Copy out the listing that follows exactly, dropping every picture.
[Excerpted data Boundary: Start]
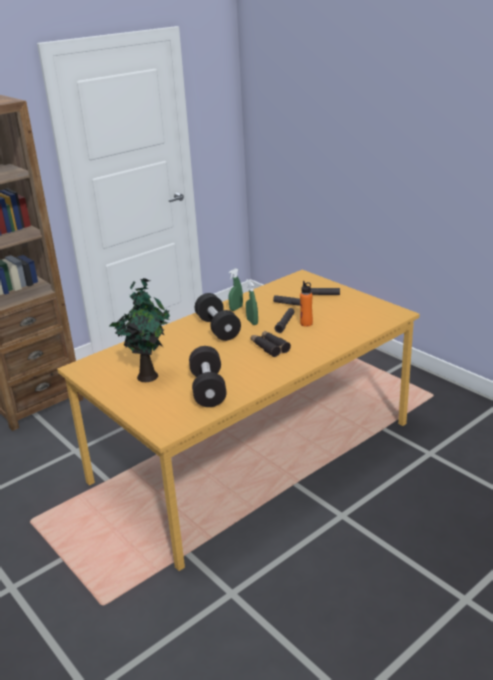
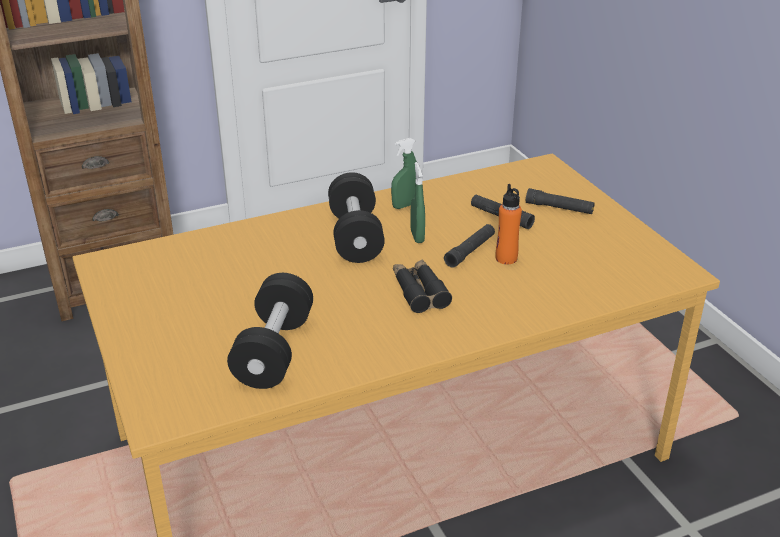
camera: 15 degrees right, 5 degrees up
(148, 375) = (196, 301): potted plant -> none

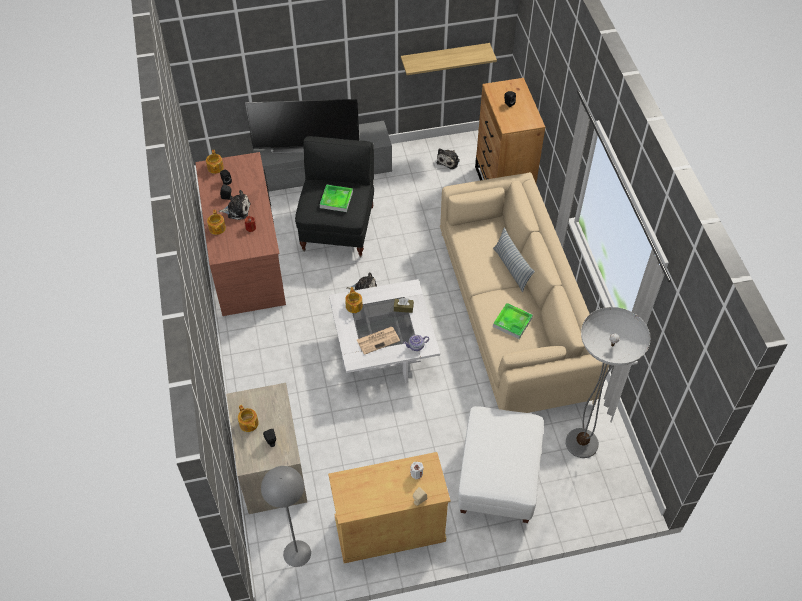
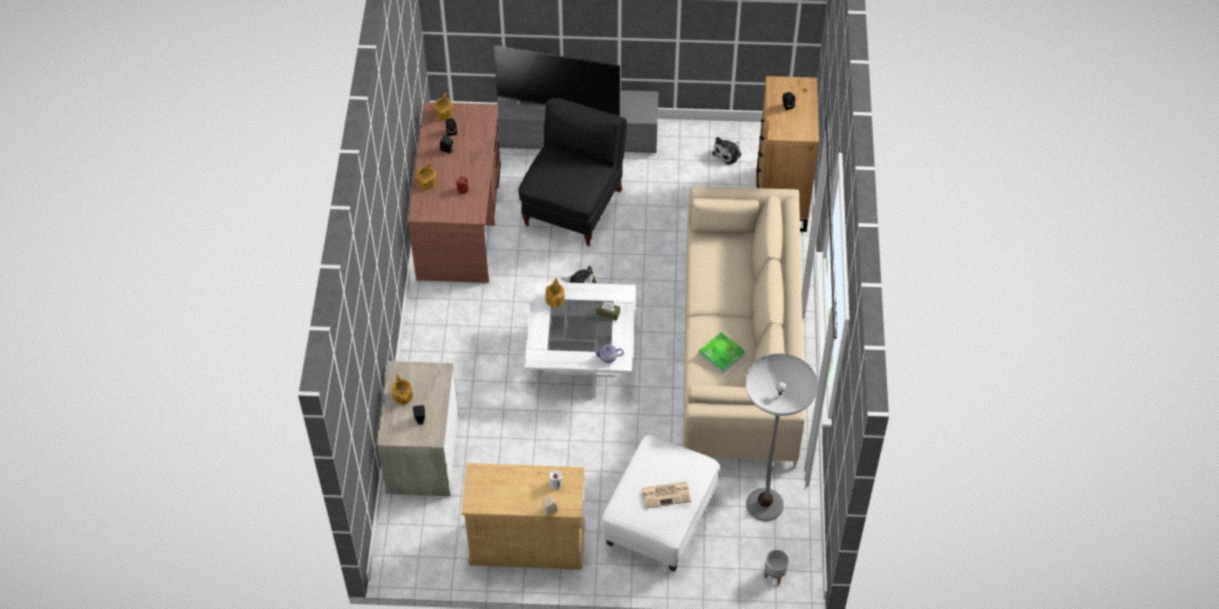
camera: 15 degrees right, 0 degrees up
(237, 210) = (454, 166): plush toy -> none
(297, 553) = (424, 544): grey floor lamp -> none
(336, 200) = (569, 176): tray -> none
(378, 340) = (569, 342): newspaper -> newspaper (666, 494)
(445, 58) = (736, 35): shelf -> none
(511, 268) = (742, 295): pillow -> none
(612, 503) = (774, 574): none -> grey planter

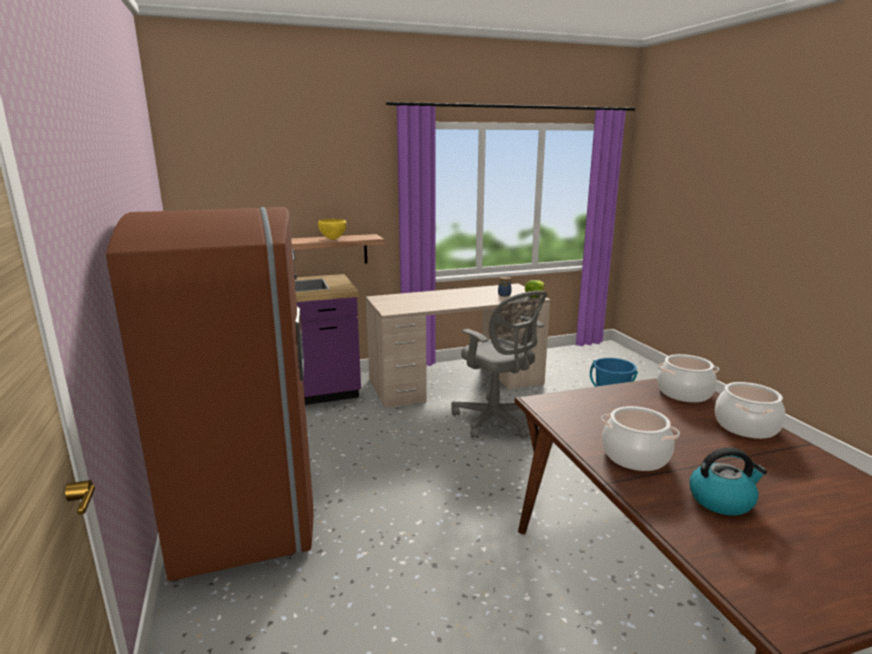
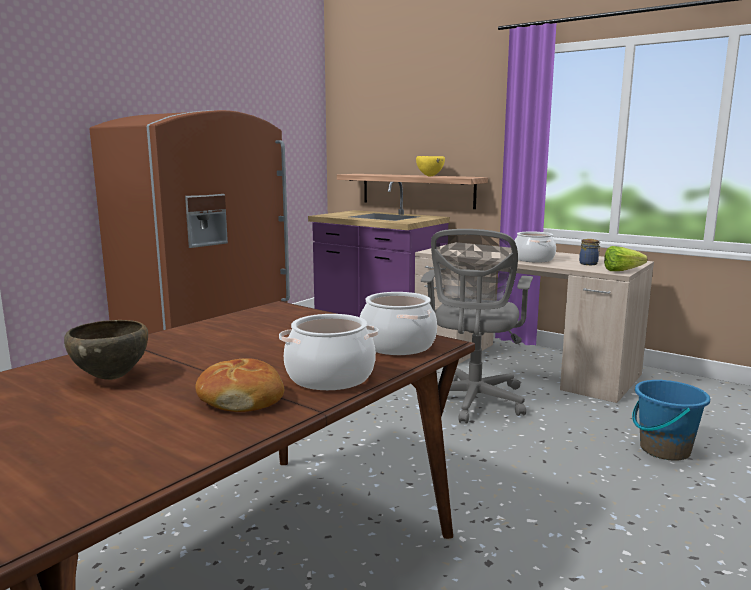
camera: 55 degrees right, 5 degrees down
(634, 456) = (185, 343): cooking pot -> cooking pot (533, 259)
(722, 500) = (112, 377): kettle -> brown bowl
(784, 461) = (241, 398): none -> bread

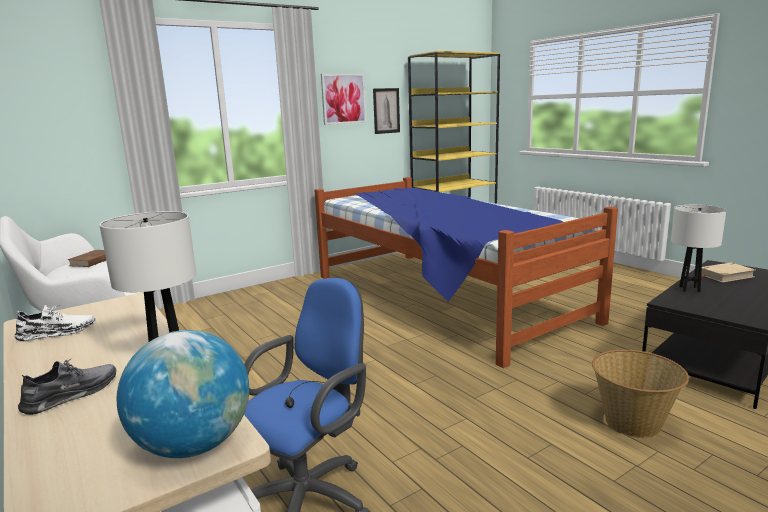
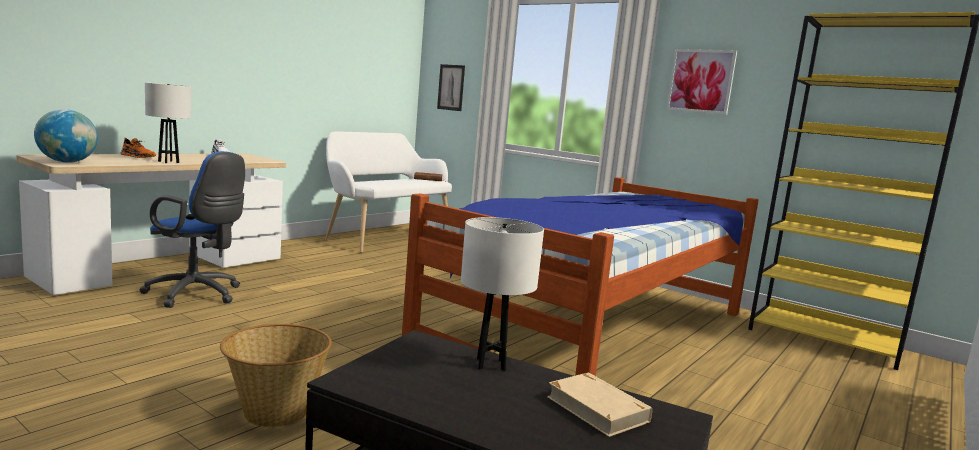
camera: 70 degrees right, 5 degrees down
(72, 394) = (138, 156): grey shoe -> orange shoe
(386, 111) = (766, 103): picture -> picture (451, 87)

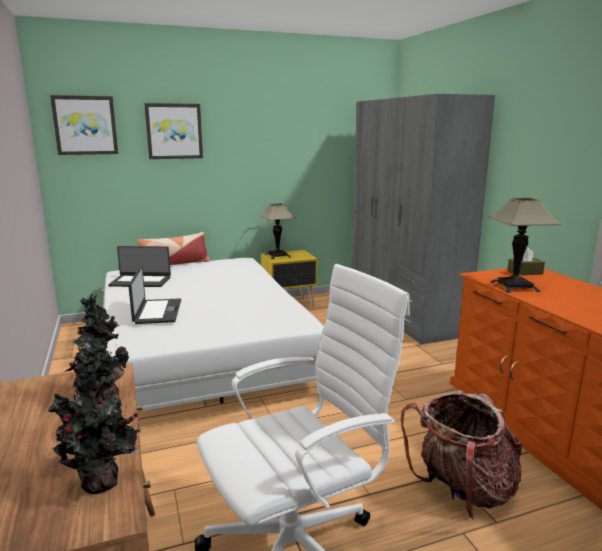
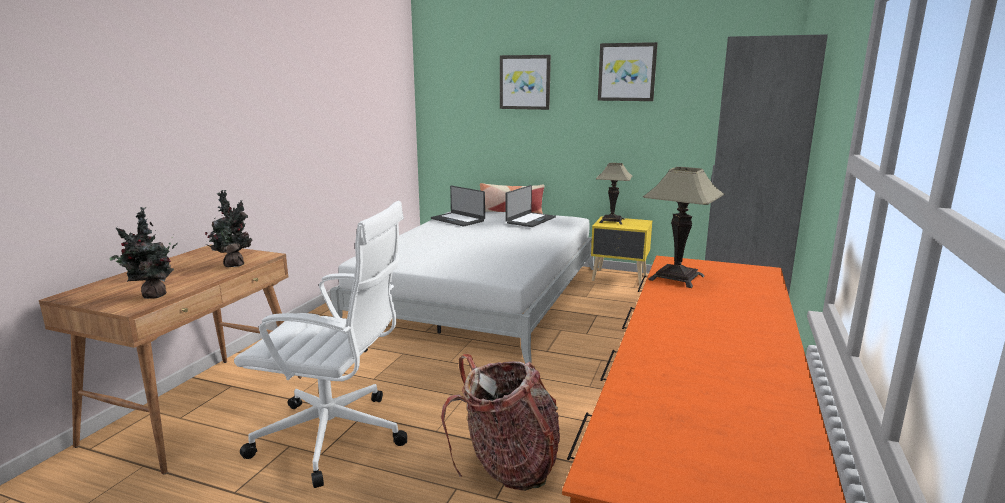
camera: 40 degrees right, 0 degrees up
(85, 125) = (452, 76): picture -> picture (627, 72)
(157, 312) = (424, 242): laptop -> laptop (530, 220)
(525, 272) = (737, 271): brown tissue box -> none

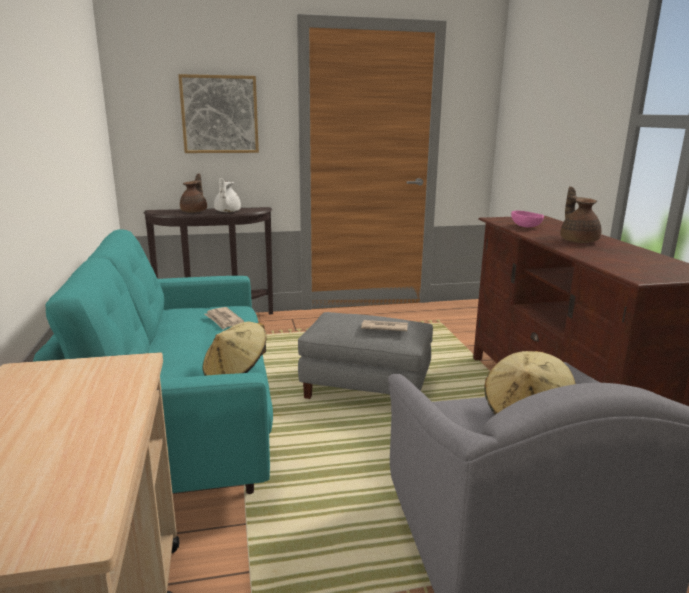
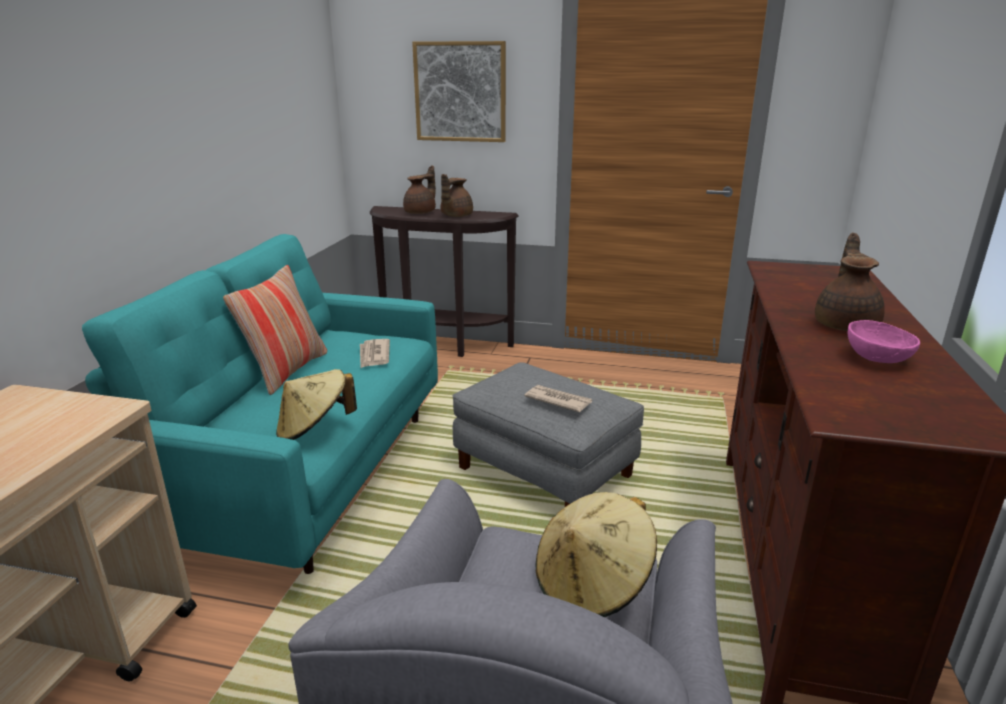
camera: 25 degrees right, 5 degrees up
(161, 341) = (286, 371): none -> pillow
(227, 212) = (455, 216): white teapot -> brown teapot
(526, 226) = (798, 286): pink bowl -> pink bowl (878, 358)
[Excerpted data Boundary: End]
Exercise solution
camera: 15 degrees right, 5 degrees up
(148, 375) = (196, 301): potted plant -> none

camera: 15 degrees right, 0 degrees up
(237, 210) = (454, 166): plush toy -> none
(297, 553) = (424, 544): grey floor lamp -> none
(336, 200) = (569, 176): tray -> none
(378, 340) = (569, 342): newspaper -> newspaper (666, 494)
(445, 58) = (736, 35): shelf -> none
(511, 268) = (742, 295): pillow -> none
(612, 503) = (774, 574): none -> grey planter

camera: 55 degrees right, 5 degrees down
(634, 456) = (185, 343): cooking pot -> cooking pot (533, 259)
(722, 500) = (112, 377): kettle -> brown bowl
(784, 461) = (241, 398): none -> bread

camera: 70 degrees right, 5 degrees down
(72, 394) = (138, 156): grey shoe -> orange shoe
(386, 111) = (766, 103): picture -> picture (451, 87)

camera: 40 degrees right, 0 degrees up
(85, 125) = (452, 76): picture -> picture (627, 72)
(157, 312) = (424, 242): laptop -> laptop (530, 220)
(525, 272) = (737, 271): brown tissue box -> none

camera: 25 degrees right, 5 degrees up
(161, 341) = (286, 371): none -> pillow
(227, 212) = (455, 216): white teapot -> brown teapot
(526, 226) = (798, 286): pink bowl -> pink bowl (878, 358)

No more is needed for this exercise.